Being a stay at home mom is one of my most prized possessions. For the past 18 years, my main “job” has been to take care of my children. I was able to be there for my kids every step of the way, and I mean every step of the way. From their actual first steps, to temper tantrums, to cleaning up puke at 3:00 in the morning, honey, I was there. It is not a glamorous occupation, no high heels or mascara needed, and I am blessed to have had it. But now that my kids are all in high school and they don’t really need me on a day to day basis, what do I do now.
This is the thought that wakes me up in a cold sweat after registering all three of my teenagers for high school. And as I tossed and turned myself back to sleep, I realized, I did not have a plan. My youngest is 14, my oldest 17, and if I did my math right which is tenuous, I have about 4 years until I am a full blown empty nester.
This is the downside to being a stay at home mom for about a third of my life with no clear cut exit strategy. It seemed I was doomed to be one of “those” empty nesters. You know the type; the woman who visits her kids way too much at the university, wears cat sweaters and polyester pants and spends way too much time decorating the extra bedroom. I imagined my golden years much differently from the reality I had created. I imagined exploring the Galapagos islands in a trendy romper, or teaching Anthropology at some little University in Belgium or being on a world tour promoting my newest novel. Yes, this is how I imagined my empty nester years.
I had a huge problem though, reality was sinking in fast and I had to admit, I had not prepared for any of these things. To be honest, I really had not prepared at all. I never even perceived the time would come where my day to day motherhood would ever end. Any parent of a toddler or a high schooler for that matter, would agree with me here, it seems like it will never end. The days filled with screaming children running around your house, the days filled with driving kids from one activity to another, the days filled with laughter and activity created by having a house full of children, seemed, in my delusional mom mind, to be endless. Once I faced the reality that it most definitely will end, I was filled with a host of emotions.
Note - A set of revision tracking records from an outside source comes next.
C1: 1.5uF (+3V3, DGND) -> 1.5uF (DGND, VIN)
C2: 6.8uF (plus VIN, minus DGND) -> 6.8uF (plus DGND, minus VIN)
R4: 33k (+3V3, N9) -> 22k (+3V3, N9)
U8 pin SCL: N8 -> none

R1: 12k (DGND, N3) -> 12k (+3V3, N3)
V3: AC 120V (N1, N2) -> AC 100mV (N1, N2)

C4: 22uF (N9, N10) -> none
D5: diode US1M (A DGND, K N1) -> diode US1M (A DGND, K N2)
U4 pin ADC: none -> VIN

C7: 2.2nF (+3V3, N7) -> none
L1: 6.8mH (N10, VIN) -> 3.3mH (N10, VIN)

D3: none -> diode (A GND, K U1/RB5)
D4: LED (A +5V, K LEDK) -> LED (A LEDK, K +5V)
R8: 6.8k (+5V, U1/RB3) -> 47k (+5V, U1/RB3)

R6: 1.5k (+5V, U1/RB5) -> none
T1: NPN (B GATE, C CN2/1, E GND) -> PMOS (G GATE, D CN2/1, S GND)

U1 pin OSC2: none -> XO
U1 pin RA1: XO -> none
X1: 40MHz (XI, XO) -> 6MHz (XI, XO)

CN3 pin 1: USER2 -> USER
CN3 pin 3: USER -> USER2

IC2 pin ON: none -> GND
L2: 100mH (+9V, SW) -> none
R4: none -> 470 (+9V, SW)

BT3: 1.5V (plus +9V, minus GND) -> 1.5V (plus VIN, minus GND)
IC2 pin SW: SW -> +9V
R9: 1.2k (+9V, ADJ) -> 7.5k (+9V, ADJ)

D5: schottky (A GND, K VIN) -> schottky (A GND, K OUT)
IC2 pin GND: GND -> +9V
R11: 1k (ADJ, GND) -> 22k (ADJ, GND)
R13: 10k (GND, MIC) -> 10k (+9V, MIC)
First, I was happy. I did a great job raising my 3 kids and now it is time for me. Second, I was scared. What hell am I going to do with myself. Third, I was terrified. My subconscious mind pushed the panic button. My brain slapped me on the back and yelled, “Hey you! Yeah you, in the World’s Greatest Mom pajamas who is 40 lbs overweight with a list of things to do hanging on the refrigerator, you are in trouble!”
I would like to say I got up the next morning and started on my novel, signed up for Anthropology at the local college and joined a travel club, but I did not. I began, well, nothing. Denial can be a beautiful place and I packed my bags and spent some time there. I went on with my life as nothing would ever change. I did not think about the fact that in 4 short years I would be obsolete, a has been mom, making heart shaped pancakes on Sunday morning for nobody but me. I didn’t think about my good for nothing children who would be leaving me soon to live out their dreams in exotic destinations while I was left to shrivel up and die. I swear, I didn’t think about that at all.
The panic button had been pushed though and could not be reset and I literally had to stop the martyring and really look at the road ahead of me. I had to look at the truth. And the truth was, I was 50 years old women who needed to make some changes, make some goals and get busy. I decided that Shady Acres Retirement Home would have to wait.
I sat down with a pint of ice cream and a half eaten tube of chocolate chip cookie dough and went to work. I made my Anti-Empty-Nester Plan. I had 4 years to reinvent myself and first up on my list was to finish what I had started when I was 20 years old and that was my education. To receive my MBA and CPA had been my destination before I was side tracked with poopy diapers, cable bills and Chuck-E-Cheese.
I applied and was accepted at Governor State University and I was on my way. I did have doubts though. Can you teach an old dog new tricks? Could I actually do it? Did I actually have enough brain cells still snapping to do actual math? Could I survive going back to college?
The answer is a resounding yes! I just finished my first semester of college after 18 years and I not only finished, but I nailed it, I rocked it, I kicked college’s ass. I received straight A’s and I am going back for more. I also lost 10 lbs, went roller skating and bought a super cool pair of boots. And this is just the beginning. I might get to the Galapagos Islands yet.